#### Extracted records
>>>

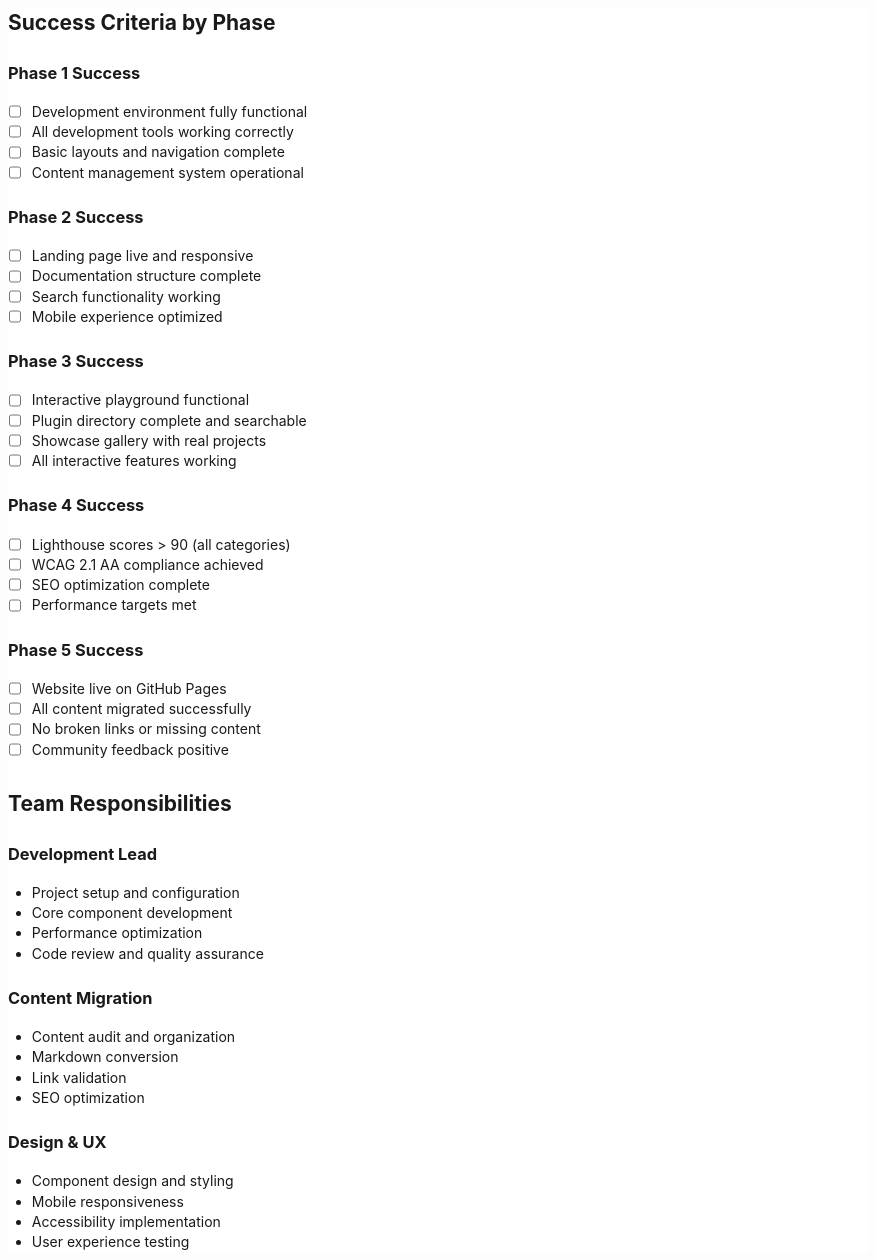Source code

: ## Success Criteria by Phase

### Phase 1 Success
- [ ] Development environment fully functional
- [ ] All development tools working correctly
- [ ] Basic layouts and navigation complete
- [ ] Content management system operational

### Phase 2 Success
- [ ] Landing page live and responsive
- [ ] Documentation structure complete
- [ ] Search functionality working
- [ ] Mobile experience optimized

### Phase 3 Success
- [ ] Interactive playground functional
- [ ] Plugin directory complete and searchable
- [ ] Showcase gallery with real projects
- [ ] All interactive features working

### Phase 4 Success
- [ ] Lighthouse scores > 90 (all categories)
- [ ] WCAG 2.1 AA compliance achieved
- [ ] SEO optimization complete
- [ ] Performance targets met

### Phase 5 Success
- [ ] Website live on GitHub Pages
- [ ] All content migrated successfully
- [ ] No broken links or missing content
- [ ] Community feedback positive

## Team Responsibilities

### Development Lead
- Project setup and configuration
- Core component development
- Performance optimization
- Code review and quality assurance

### Content Migration
- Content audit and organization
- Markdown conversion
- Link validation
- SEO optimization

### Design & UX
- Component design and styling
- Mobile responsiveness
- Accessibility implementation
- User experience testing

<<<

Pictures excluded, repeat exactly the lines from the top of the material through the line with "### Phase 2 Success", including both of those lines.

#### Solution
Source code

: ## Success Criteria by Phase

### Phase 1 Success
- [ ] Development environment fully functional
- [ ] All development tools working correctly
- [ ] Basic layouts and navigation complete
- [ ] Content management system operational

### Phase 2 Success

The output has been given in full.